Exercise directions :: Go through the data line by line from the top, retyping each exactly, and end with the line that contains "List each element's".

Page layout parsing data
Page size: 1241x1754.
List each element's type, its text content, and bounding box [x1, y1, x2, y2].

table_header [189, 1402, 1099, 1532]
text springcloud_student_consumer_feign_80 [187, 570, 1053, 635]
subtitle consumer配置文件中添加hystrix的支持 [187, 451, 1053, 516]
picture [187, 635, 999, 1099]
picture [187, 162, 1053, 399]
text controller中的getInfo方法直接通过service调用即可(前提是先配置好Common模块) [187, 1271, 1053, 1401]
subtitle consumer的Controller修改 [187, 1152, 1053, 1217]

Exercise solution ::
Page size: 1241x1754.
List each element's type, its text content, and bounding box [x1, y1, x2, y2].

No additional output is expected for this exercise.